Since 1978, Lionel Richie was the writer or performer of five No. 1 singles - but it was his sixth, 1983's "All Night Long (All Night)," which reached the top of the charts on Nov. 12, 1983 - that sent his already-amazing career into overdrive.
Richie, a member of Motown hitmakers the Commodores since the late '60s, had struck out on his own in the '80s with his bestselling self-titled solo debut, the chart-topping movie theme "Endless Love" with Diana Ross, and even country singer Kenny Rogers' smash "Lady." It was sophomore album Can't Slow Down where everything came together, spinning off five Top 10 singles through 1984.
That impressive chart run began with "All Night Long," an upbeat, calypso-flavored tune with a singable melody and a catchy (if nonsensical) pseudo-African chant. Richie later told GQ everything except the chorus came quickly. "It took me probably another month of...trying to figure out: what is the hook to 'Come On and Sing Along'?" he said. "I've gotta give you the sing-along!"
Eventually, inspiration struck after meeting a Jamaican doctor friend for dinner. "I'm leaving his house about 2:00 in the morning," he recalled, "and as I'm leaving his house I'm saying to him [in a Jamaican accent] 'Hey man, I got to go back and work all night long.'"
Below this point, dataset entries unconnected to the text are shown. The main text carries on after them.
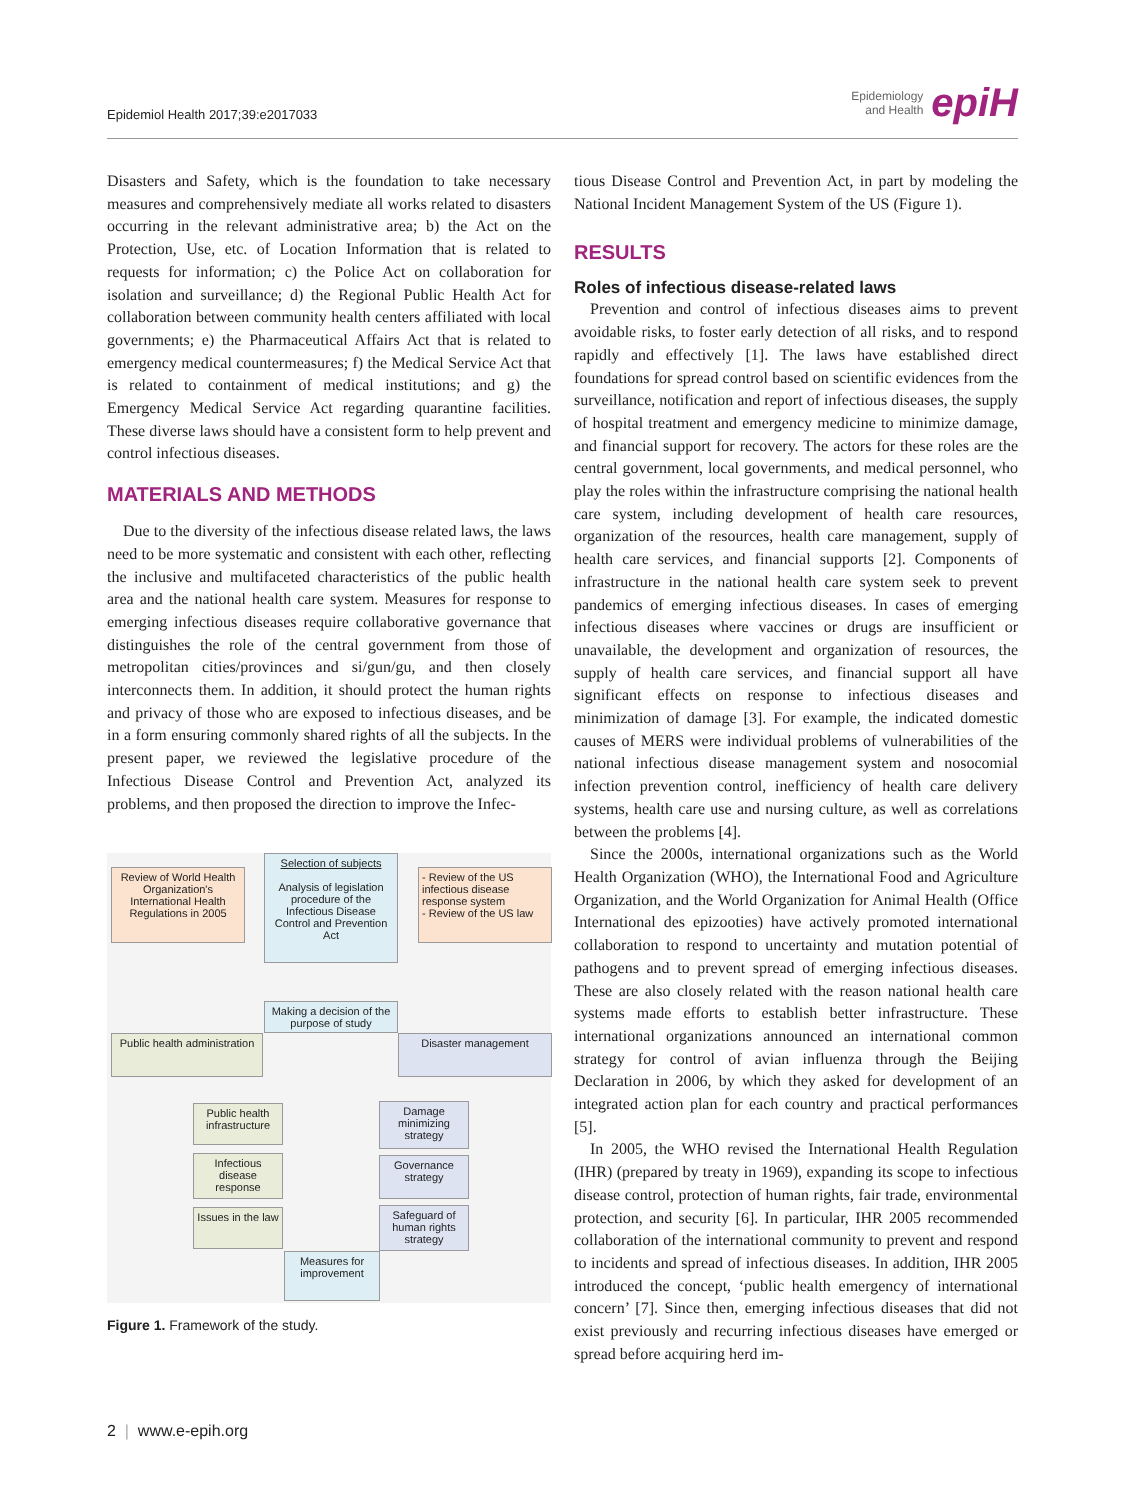Epidemiol Health 2017;39:e2017033
Epidemiology
and Health epiH
Disasters and Safety, which is the foundation to take necessary measures and comprehensively mediate all works related to disasters occurring in the relevant administrative area; b) the Act on the Protection, Use, etc. of Location Information that is related to requests for information; c) the Police Act on collaboration for isolation and surveillance; d) the Regional Public Health Act for collaboration between community health centers affiliated with local governments; e) the Pharmaceutical Affairs Act that is related to emergency medical countermeasures; f) the Medical Service Act that is related to containment of medical institutions; and g) the Emergency Medical Service Act regarding quarantine facilities. These diverse laws should have a consistent form to help prevent and control infectious diseases.
MATERIALS AND METHODS
Due to the diversity of the infectious disease related laws, the laws need to be more systematic and consistent with each other, reflecting the inclusive and multifaceted characteristics of the public health area and the national health care system. Measures for response to emerging infectious diseases require collaborative governance that distinguishes the role of the central government from those of metropolitan cities/provinces and si/gun/gu, and then closely interconnects them. In addition, it should protect the human rights and privacy of those who are exposed to infectious diseases, and be in a form ensuring commonly shared rights of all the subjects. In the present paper, we reviewed the legislative procedure of the Infectious Disease Control and Prevention Act, analyzed its problems, and then proposed the direction to improve the Infec-
Review of World Health Organization's International Health Regulations in 2005
Selection of subjects
Analysis of legislation procedure of the Infectious Disease Control and Prevention Act
- Review of the US infectious disease response system
- Review of the US law
Making a decision of the purpose of study
Public health administration
Disaster management
Public health infrastructure
Infectious disease response
Issues in the law
Damage minimizing strategy
Governance strategy
Safeguard of human rights strategy
Measures for improvement
Figure 1. Framework of the study.
tious Disease Control and Prevention Act, in part by modeling the National Incident Management System of the US (Figure 1).
RESULTS
Roles of infectious disease-related laws
Prevention and control of infectious diseases aims to prevent avoidable risks, to foster early detection of all risks, and to respond rapidly and effectively [1]. The laws have established direct foundations for spread control based on scientific evidences from the surveillance, notification and report of infectious diseases, the supply of hospital treatment and emergency medicine to minimize damage, and financial support for recovery. The actors for these roles are the central government, local governments, and medical personnel, who play the roles within the infrastructure comprising the national health care system, including development of health care resources, organization of the resources, health care management, supply of health care services, and financial supports [2]. Components of infrastructure in the national health care system seek to prevent pandemics of emerging infectious diseases. In cases of emerging infectious diseases where vaccines or drugs are insufficient or unavailable, the development and organization of resources, the supply of health care services, and financial support all have significant effects on response to infectious diseases and minimization of damage [3]. For example, the indicated domestic causes of MERS were individual problems of vulnerabilities of the national infectious disease management system and nosocomial infection prevention control, inefficiency of health care delivery systems, health care use and nursing culture, as well as correlations between the problems [4].
Since the 2000s, international organizations such as the World Health Organization (WHO), the International Food and Agriculture Organization, and the World Organization for Animal Health (Office International des epizooties) have actively promoted international collaboration to respond to uncertainty and mutation potential of pathogens and to prevent spread of emerging infectious diseases. These are also closely related with the reason national health care systems made efforts to establish better infrastructure. These international organizations announced an international common strategy for control of avian influenza through the Beijing Declaration in 2006, by which they asked for development of an integrated action plan for each country and practical performances [5].
In 2005, the WHO revised the International Health Regulation (IHR) (prepared by treaty in 1969), expanding its scope to infectious disease control, protection of human rights, fair trade, environmental protection, and security [6]. In particular, IHR 2005 recommended collaboration of the international community to prevent and respond to incidents and spread of infectious diseases. In addition, IHR 2005 introduced the concept, ‘public health emergency of international concern’ [7]. Since then, emerging infectious diseases that did not exist previously and recurring infectious diseases have emerged or spread before acquiring herd im-
2 | www.e-epih.org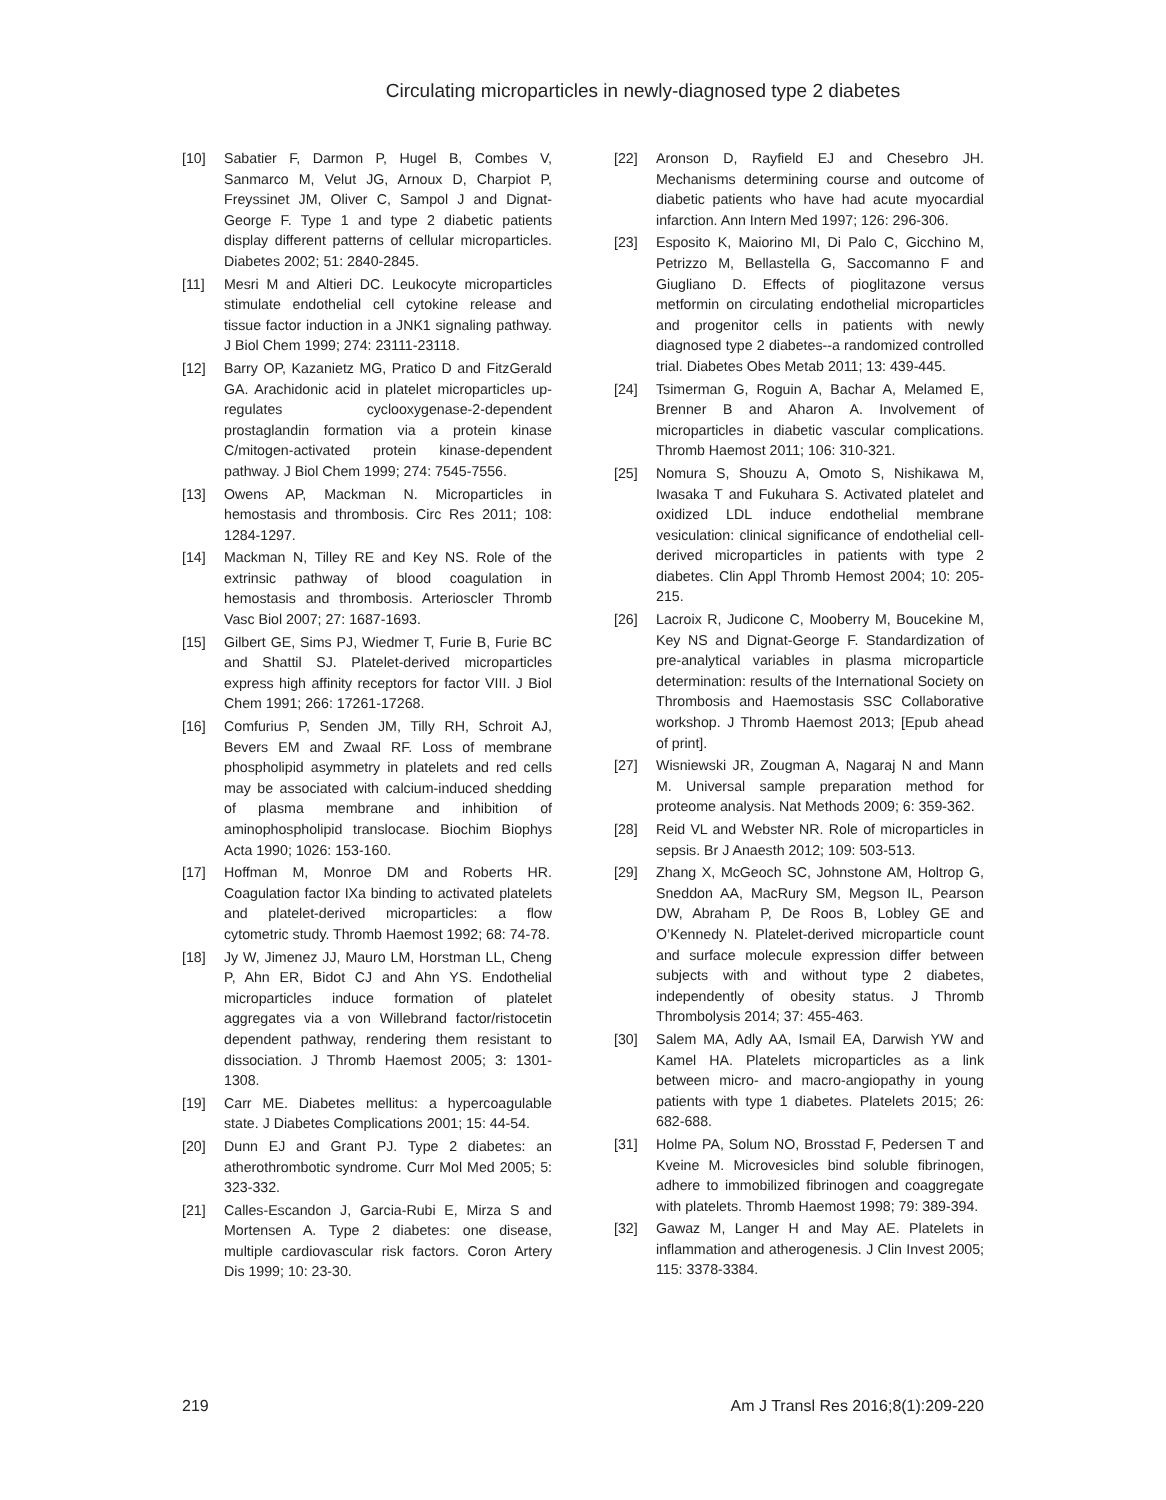Circulating microparticles in newly-diagnosed type 2 diabetes
[10] Sabatier F, Darmon P, Hugel B, Combes V, Sanmarco M, Velut JG, Arnoux D, Charpiot P, Freyssinet JM, Oliver C, Sampol J and Dignat-George F. Type 1 and type 2 diabetic patients display different patterns of cellular microparticles. Diabetes 2002; 51: 2840-2845.
[11] Mesri M and Altieri DC. Leukocyte microparticles stimulate endothelial cell cytokine release and tissue factor induction in a JNK1 signaling pathway. J Biol Chem 1999; 274: 23111-23118.
[12] Barry OP, Kazanietz MG, Pratico D and FitzGerald GA. Arachidonic acid in platelet microparticles up-regulates cyclooxygenase-2-dependent prostaglandin formation via a protein kinase C/mitogen-activated protein kinase-dependent pathway. J Biol Chem 1999; 274: 7545-7556.
[13] Owens AP, Mackman N. Microparticles in hemostasis and thrombosis. Circ Res 2011; 108: 1284-1297.
[14] Mackman N, Tilley RE and Key NS. Role of the extrinsic pathway of blood coagulation in hemostasis and thrombosis. Arterioscler Thromb Vasc Biol 2007; 27: 1687-1693.
[15] Gilbert GE, Sims PJ, Wiedmer T, Furie B, Furie BC and Shattil SJ. Platelet-derived microparticles express high affinity receptors for factor VIII. J Biol Chem 1991; 266: 17261-17268.
[16] Comfurius P, Senden JM, Tilly RH, Schroit AJ, Bevers EM and Zwaal RF. Loss of membrane phospholipid asymmetry in platelets and red cells may be associated with calcium-induced shedding of plasma membrane and inhibition of aminophospholipid translocase. Biochim Biophys Acta 1990; 1026: 153-160.
[17] Hoffman M, Monroe DM and Roberts HR. Coagulation factor IXa binding to activated platelets and platelet-derived microparticles: a flow cytometric study. Thromb Haemost 1992; 68: 74-78.
[18] Jy W, Jimenez JJ, Mauro LM, Horstman LL, Cheng P, Ahn ER, Bidot CJ and Ahn YS. Endothelial microparticles induce formation of platelet aggregates via a von Willebrand factor/ristocetin dependent pathway, rendering them resistant to dissociation. J Thromb Haemost 2005; 3: 1301-1308.
[19] Carr ME. Diabetes mellitus: a hypercoagulable state. J Diabetes Complications 2001; 15: 44-54.
[20] Dunn EJ and Grant PJ. Type 2 diabetes: an atherothrombotic syndrome. Curr Mol Med 2005; 5: 323-332.
[21] Calles-Escandon J, Garcia-Rubi E, Mirza S and Mortensen A. Type 2 diabetes: one disease, multiple cardiovascular risk factors. Coron Artery Dis 1999; 10: 23-30.
[22] Aronson D, Rayfield EJ and Chesebro JH. Mechanisms determining course and outcome of diabetic patients who have had acute myocardial infarction. Ann Intern Med 1997; 126: 296-306.
[23] Esposito K, Maiorino MI, Di Palo C, Gicchino M, Petrizzo M, Bellastella G, Saccomanno F and Giugliano D. Effects of pioglitazone versus metformin on circulating endothelial microparticles and progenitor cells in patients with newly diagnosed type 2 diabetes--a randomized controlled trial. Diabetes Obes Metab 2011; 13: 439-445.
[24] Tsimerman G, Roguin A, Bachar A, Melamed E, Brenner B and Aharon A. Involvement of microparticles in diabetic vascular complications. Thromb Haemost 2011; 106: 310-321.
[25] Nomura S, Shouzu A, Omoto S, Nishikawa M, Iwasaka T and Fukuhara S. Activated platelet and oxidized LDL induce endothelial membrane vesiculation: clinical significance of endothelial cell-derived microparticles in patients with type 2 diabetes. Clin Appl Thromb Hemost 2004; 10: 205-215.
[26] Lacroix R, Judicone C, Mooberry M, Boucekine M, Key NS and Dignat-George F. Standardization of pre-analytical variables in plasma microparticle determination: results of the International Society on Thrombosis and Haemostasis SSC Collaborative workshop. J Thromb Haemost 2013; [Epub ahead of print].
[27] Wisniewski JR, Zougman A, Nagaraj N and Mann M. Universal sample preparation method for proteome analysis. Nat Methods 2009; 6: 359-362.
[28] Reid VL and Webster NR. Role of microparticles in sepsis. Br J Anaesth 2012; 109: 503-513.
[29] Zhang X, McGeoch SC, Johnstone AM, Holtrop G, Sneddon AA, MacRury SM, Megson IL, Pearson DW, Abraham P, De Roos B, Lobley GE and O’Kennedy N. Platelet-derived microparticle count and surface molecule expression differ between subjects with and without type 2 diabetes, independently of obesity status. J Thromb Thrombolysis 2014; 37: 455-463.
[30] Salem MA, Adly AA, Ismail EA, Darwish YW and Kamel HA. Platelets microparticles as a link between micro- and macro-angiopathy in young patients with type 1 diabetes. Platelets 2015; 26: 682-688.
[31] Holme PA, Solum NO, Brosstad F, Pedersen T and Kveine M. Microvesicles bind soluble fibrinogen, adhere to immobilized fibrinogen and coaggregate with platelets. Thromb Haemost 1998; 79: 389-394.
[32] Gawaz M, Langer H and May AE. Platelets in inflammation and atherogenesis. J Clin Invest 2005; 115: 3378-3384.
219 Am J Transl Res 2016;8(1):209-220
A similar unexpected inspiration came for the chant in the song's bridge. Lionel told the New York Post in 2013 he initially wanted to use real phrases, not realizing how many African dialects existed; pressed for time, he decided to make one up. "Somewhere in that made-up language, I am actually saying something, because even to this day, we’ll play India, and someone will tell me, ‘Yes, you’ve touched on certain words in [our language],’" he said. "As long as I am not cursing you out, I am going in the right direction.”
Indeed, the song's right direction was straight to the top of the Billboard Hot 100, staying there for four weeks. It started the chain reaction that helped Can't Slow Down sell more than 20 million copies worldwide and pick up a Grammy Award for Album of the Year. Decades later, it remains one of Richie's most popular songs, sampled in Enrique Iglesias and Pitbull's "I Like It" (an international Top 5 in 2011) as well as Camilla Cabello's 2019 single "Liar."